Objectives: To determine the face validity of lumbar medial branch blocks.
Summary of background data: Lumbar medial branch blocks have been used increasingly to diagnose zygapophysial joint pain. The course and relations of the medial branches of the dorsal rami have been demonstrated in previous anatomic studies. What is not known is whether blocks of the medial branches anesthetize these nerves exclusively or whether they anesthetize other structures that are potential sources of pain.
Methods: In a cadaveric study, the branches of the dorsal rami were exposed. Spinal needles were placed over the nerves, and plain radiographs were taken to demonstrate the precise radiographic locations of the nerves. In the second phase of the study, healthy volunteers underwent injections of radiographic contrast over the nerves, and plain radiographs and computed tomographic images were taken.
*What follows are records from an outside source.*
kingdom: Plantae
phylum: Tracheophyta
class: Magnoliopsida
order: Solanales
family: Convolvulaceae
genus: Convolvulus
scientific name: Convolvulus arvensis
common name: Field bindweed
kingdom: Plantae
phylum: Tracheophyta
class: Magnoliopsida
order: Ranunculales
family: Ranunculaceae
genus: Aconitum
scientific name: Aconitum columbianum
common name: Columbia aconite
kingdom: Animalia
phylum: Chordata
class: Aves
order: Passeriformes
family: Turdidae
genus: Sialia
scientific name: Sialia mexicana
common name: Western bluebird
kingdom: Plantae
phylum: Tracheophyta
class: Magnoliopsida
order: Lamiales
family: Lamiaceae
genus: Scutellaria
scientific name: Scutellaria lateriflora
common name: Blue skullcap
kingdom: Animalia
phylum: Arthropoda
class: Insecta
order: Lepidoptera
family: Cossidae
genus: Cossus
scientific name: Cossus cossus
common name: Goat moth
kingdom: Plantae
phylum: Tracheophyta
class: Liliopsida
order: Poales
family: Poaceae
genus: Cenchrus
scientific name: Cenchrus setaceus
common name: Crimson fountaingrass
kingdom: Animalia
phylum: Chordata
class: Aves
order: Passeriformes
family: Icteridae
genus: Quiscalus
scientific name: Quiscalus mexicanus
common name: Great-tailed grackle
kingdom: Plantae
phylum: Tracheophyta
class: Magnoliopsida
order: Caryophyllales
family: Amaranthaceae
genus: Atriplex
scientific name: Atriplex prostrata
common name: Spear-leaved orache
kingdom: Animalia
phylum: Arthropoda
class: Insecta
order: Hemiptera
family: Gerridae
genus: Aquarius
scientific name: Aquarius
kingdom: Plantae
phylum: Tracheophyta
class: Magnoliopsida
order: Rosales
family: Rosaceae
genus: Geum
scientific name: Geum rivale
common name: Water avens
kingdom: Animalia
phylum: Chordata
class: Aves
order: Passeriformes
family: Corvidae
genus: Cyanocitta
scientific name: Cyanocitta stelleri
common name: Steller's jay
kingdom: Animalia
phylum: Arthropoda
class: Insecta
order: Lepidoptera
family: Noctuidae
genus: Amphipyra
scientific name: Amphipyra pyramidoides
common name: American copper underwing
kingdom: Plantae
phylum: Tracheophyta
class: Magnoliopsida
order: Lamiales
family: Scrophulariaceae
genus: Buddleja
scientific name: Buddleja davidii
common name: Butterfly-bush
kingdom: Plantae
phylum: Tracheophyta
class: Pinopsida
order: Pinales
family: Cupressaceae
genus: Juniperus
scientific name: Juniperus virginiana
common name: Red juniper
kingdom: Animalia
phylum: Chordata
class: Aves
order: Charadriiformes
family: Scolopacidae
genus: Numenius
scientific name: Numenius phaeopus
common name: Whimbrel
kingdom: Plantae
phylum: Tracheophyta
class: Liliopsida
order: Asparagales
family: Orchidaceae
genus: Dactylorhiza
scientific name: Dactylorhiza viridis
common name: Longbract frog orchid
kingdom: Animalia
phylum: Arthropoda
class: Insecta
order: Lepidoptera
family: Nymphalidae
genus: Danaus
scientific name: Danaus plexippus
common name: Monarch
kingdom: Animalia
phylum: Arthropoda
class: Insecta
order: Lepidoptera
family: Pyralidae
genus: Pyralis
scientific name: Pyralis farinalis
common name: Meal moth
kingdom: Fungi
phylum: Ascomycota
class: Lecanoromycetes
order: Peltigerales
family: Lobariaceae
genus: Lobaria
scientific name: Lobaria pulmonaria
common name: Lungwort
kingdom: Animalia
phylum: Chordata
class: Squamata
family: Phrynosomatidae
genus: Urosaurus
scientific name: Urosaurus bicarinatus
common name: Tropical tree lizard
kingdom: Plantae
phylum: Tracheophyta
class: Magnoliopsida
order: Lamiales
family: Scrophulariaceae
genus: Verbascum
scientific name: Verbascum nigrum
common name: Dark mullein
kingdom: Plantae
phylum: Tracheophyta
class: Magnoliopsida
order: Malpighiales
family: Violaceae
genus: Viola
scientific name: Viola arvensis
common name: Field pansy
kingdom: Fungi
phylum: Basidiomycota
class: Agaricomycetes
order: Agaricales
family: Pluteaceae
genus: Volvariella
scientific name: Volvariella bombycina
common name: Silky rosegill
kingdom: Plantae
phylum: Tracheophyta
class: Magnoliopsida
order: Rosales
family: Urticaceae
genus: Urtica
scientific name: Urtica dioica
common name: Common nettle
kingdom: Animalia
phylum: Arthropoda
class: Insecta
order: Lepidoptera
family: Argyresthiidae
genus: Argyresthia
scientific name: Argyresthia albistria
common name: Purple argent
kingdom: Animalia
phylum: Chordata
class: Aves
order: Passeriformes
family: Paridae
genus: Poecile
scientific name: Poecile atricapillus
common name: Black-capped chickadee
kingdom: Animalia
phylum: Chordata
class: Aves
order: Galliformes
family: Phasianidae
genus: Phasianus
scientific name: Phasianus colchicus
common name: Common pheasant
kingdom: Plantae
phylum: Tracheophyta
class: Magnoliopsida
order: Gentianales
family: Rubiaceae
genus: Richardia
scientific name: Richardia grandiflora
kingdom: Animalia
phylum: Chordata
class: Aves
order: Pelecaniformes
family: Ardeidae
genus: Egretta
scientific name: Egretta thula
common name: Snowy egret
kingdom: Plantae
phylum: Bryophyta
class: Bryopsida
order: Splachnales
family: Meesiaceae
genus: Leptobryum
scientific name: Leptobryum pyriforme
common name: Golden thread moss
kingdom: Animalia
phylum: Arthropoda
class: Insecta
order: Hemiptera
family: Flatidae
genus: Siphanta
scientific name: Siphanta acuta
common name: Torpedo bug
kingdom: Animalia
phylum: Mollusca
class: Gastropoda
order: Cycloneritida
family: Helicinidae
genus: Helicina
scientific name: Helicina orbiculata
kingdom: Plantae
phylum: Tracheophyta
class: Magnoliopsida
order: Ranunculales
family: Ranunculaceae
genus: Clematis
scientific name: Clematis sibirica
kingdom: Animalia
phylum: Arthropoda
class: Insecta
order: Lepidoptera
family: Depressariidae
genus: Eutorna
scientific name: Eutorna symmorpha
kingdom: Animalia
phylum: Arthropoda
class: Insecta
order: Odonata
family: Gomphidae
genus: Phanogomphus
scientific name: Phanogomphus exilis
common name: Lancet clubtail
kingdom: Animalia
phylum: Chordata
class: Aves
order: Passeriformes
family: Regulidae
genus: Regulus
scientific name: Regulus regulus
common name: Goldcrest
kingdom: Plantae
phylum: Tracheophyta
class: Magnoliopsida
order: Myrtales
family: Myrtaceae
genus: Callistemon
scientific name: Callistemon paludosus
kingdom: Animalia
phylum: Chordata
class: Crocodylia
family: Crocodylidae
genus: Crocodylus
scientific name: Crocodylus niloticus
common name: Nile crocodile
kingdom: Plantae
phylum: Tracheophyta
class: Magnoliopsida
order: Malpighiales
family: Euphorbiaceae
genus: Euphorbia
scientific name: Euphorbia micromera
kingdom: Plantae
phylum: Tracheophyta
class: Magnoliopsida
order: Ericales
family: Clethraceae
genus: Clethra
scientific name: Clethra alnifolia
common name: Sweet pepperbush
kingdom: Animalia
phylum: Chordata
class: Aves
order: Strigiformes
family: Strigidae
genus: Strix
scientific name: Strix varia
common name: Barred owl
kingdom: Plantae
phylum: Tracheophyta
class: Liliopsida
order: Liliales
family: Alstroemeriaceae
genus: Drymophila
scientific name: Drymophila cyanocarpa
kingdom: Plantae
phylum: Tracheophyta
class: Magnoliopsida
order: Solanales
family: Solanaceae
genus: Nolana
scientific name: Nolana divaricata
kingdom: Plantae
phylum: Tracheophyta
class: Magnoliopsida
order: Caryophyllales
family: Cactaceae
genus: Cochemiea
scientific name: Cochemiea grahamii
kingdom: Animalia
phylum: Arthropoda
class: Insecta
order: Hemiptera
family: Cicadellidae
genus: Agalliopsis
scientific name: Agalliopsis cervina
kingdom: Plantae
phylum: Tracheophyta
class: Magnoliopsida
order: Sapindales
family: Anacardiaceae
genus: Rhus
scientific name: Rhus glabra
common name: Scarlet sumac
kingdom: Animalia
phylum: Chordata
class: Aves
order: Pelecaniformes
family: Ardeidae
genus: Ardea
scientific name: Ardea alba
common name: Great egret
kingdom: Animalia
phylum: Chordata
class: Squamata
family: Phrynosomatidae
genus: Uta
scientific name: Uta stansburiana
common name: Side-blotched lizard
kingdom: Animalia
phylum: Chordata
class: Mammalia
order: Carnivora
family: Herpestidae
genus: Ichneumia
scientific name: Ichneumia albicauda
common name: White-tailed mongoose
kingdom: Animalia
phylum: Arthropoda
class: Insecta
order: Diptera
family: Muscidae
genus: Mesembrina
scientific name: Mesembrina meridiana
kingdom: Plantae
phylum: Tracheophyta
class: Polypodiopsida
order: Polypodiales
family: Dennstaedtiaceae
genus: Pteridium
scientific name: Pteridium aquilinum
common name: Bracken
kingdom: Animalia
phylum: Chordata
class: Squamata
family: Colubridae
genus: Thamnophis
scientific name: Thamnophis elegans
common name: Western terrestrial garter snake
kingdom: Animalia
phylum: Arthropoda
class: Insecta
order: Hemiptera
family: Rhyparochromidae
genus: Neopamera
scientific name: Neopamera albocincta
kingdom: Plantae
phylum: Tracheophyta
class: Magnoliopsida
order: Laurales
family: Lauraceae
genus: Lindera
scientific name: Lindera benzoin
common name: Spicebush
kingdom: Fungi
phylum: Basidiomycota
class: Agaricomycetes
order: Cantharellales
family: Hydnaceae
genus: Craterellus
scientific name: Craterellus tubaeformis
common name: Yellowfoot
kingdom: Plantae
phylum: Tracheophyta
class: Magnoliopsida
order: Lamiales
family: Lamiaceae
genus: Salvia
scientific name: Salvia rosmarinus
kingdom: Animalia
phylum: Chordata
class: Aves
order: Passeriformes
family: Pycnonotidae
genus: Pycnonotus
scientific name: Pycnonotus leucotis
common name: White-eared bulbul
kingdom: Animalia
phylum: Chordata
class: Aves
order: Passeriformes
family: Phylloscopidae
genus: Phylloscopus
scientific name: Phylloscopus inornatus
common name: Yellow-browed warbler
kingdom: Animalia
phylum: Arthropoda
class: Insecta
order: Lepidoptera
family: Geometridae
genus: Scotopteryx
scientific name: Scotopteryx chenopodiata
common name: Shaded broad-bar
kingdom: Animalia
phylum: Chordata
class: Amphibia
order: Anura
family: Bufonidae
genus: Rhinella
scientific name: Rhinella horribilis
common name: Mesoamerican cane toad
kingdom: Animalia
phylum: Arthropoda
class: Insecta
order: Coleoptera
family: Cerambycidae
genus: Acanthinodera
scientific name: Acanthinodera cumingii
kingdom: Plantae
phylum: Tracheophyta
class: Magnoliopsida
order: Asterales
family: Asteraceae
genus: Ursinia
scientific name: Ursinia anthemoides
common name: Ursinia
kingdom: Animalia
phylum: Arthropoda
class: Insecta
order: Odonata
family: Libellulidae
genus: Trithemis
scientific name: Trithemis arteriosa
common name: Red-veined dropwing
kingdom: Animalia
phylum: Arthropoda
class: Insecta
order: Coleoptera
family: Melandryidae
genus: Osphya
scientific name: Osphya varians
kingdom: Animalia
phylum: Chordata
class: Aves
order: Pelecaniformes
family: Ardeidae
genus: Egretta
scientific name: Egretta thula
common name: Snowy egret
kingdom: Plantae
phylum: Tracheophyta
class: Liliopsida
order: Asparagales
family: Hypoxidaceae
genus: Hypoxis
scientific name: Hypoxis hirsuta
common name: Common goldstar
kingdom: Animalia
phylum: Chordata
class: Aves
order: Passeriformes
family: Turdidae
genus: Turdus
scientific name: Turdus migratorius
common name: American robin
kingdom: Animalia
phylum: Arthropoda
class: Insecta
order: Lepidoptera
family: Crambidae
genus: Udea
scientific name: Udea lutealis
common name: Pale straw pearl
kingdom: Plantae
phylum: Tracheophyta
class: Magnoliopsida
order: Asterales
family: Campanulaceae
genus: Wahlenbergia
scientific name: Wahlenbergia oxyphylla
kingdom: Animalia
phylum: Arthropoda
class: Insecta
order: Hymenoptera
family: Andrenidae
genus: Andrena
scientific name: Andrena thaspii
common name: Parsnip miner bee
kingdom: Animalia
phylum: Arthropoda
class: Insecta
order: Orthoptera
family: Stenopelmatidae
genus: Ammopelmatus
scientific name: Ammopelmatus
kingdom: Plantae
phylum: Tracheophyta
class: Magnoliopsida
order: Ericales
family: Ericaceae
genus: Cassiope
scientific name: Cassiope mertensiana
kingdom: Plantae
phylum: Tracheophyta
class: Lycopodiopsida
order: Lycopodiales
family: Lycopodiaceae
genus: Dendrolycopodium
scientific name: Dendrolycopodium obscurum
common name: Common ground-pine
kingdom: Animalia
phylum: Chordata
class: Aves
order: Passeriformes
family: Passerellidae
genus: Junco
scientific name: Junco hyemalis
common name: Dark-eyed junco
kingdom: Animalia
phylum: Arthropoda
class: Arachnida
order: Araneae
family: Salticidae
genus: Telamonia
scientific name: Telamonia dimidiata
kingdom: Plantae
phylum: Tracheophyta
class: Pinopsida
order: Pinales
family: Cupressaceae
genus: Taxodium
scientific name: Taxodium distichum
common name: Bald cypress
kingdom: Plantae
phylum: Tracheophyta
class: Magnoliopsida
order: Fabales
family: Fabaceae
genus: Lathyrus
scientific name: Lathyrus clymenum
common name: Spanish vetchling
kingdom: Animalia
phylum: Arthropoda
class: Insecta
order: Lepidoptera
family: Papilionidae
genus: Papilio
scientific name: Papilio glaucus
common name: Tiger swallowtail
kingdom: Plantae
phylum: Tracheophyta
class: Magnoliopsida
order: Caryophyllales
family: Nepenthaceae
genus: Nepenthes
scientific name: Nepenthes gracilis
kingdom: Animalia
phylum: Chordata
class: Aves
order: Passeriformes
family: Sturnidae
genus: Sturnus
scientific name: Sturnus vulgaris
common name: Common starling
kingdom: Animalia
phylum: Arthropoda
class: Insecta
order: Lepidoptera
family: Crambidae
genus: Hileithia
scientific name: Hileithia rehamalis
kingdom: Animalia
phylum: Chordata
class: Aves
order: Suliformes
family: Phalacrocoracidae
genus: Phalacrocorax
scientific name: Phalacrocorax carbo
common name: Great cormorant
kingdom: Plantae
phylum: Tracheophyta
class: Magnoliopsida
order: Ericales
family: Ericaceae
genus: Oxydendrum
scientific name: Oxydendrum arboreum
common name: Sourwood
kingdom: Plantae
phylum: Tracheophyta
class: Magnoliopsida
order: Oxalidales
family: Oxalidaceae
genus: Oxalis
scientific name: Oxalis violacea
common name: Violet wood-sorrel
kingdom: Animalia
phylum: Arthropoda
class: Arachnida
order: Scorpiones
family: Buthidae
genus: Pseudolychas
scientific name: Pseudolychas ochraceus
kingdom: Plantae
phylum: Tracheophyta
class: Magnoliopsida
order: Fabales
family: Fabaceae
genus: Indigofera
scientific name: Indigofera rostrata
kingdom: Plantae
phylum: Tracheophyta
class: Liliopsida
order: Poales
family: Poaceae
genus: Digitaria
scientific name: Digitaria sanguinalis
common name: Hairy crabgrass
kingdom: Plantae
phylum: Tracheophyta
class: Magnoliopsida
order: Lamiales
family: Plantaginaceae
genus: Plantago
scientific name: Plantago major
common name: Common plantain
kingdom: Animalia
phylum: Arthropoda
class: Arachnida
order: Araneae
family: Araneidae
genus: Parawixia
Injections were performed using different rates of injection and in two positions for each nerve.
Results: Radiographic contrast incorporated the medial branches of the dorsal rami in every injection. When injections were performed using the upper position, aberrant flow of contrast medium was demonstrated with extension into the epidural space or intervertebral foramina. When a position lower on the transverse process was selected, aberrant flow was very uncommon. Eight percent of injections were found to be intravenous.
Conclusions: When the appropriate technique is used, medial branch blocks are target specific. To guard against false-negative responses due to intravenous up-take, contrast medium must be used before the injection of local anaesthetic.